DATASET ENTRIES: Begin

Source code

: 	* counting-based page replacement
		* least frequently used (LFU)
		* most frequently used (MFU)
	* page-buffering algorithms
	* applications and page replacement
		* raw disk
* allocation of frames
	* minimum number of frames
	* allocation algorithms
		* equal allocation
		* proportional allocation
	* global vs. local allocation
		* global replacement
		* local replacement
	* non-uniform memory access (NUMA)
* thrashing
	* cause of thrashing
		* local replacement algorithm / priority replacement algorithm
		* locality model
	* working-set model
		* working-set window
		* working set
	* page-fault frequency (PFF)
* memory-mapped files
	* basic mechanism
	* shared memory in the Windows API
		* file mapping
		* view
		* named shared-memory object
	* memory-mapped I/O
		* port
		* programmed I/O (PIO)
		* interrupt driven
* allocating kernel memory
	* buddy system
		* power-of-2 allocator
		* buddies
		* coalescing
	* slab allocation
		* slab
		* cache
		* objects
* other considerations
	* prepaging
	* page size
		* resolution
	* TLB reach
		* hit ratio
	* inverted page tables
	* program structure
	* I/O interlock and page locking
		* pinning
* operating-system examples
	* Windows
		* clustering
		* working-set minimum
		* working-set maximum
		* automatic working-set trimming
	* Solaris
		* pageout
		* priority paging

DATASET ENTRIES: End

• [WHAT YOU HAVE TO DO] Reproduce verbatim the stretch from the line containing "counting-based page replacement" through the end of the entries, including both ends.

• [REPLY TO THE TASK]
: 	* counting-based page replacement
		* least frequently used (LFU)
		* most frequently used (MFU)
	* page-buffering algorithms
	* applications and page replacement
		* raw disk
* allocation of frames
	* minimum number of frames
	* allocation algorithms
		* equal allocation
		* proportional allocation
	* global vs. local allocation
		* global replacement
		* local replacement
	* non-uniform memory access (NUMA)
* thrashing
	* cause of thrashing
		* local replacement algorithm / priority replacement algorithm
		* locality model
	* working-set model
		* working-set window
		* working set
	* page-fault frequency (PFF)
* memory-mapped files
	* basic mechanism
	* shared memory in the Windows API
		* file mapping
		* view
		* named shared-memory object
	* memory-mapped I/O
		* port
		* programmed I/O (PIO)
		* interrupt driven
* allocating kernel memory
	* buddy system
		* power-of-2 allocator
		* buddies
		* coalescing
	* slab allocation
		* slab
		* cache
		* objects
* other considerations
	* prepaging
	* page size
		* resolution
	* TLB reach
		* hit ratio
	* inverted page tables
	* program structure
	* I/O interlock and page locking
		* pinning
* operating-system examples
	* Windows
		* clustering
		* working-set minimum
		* working-set maximum
		* automatic working-set trimming
	* Solaris
		* pageout
		* priority paging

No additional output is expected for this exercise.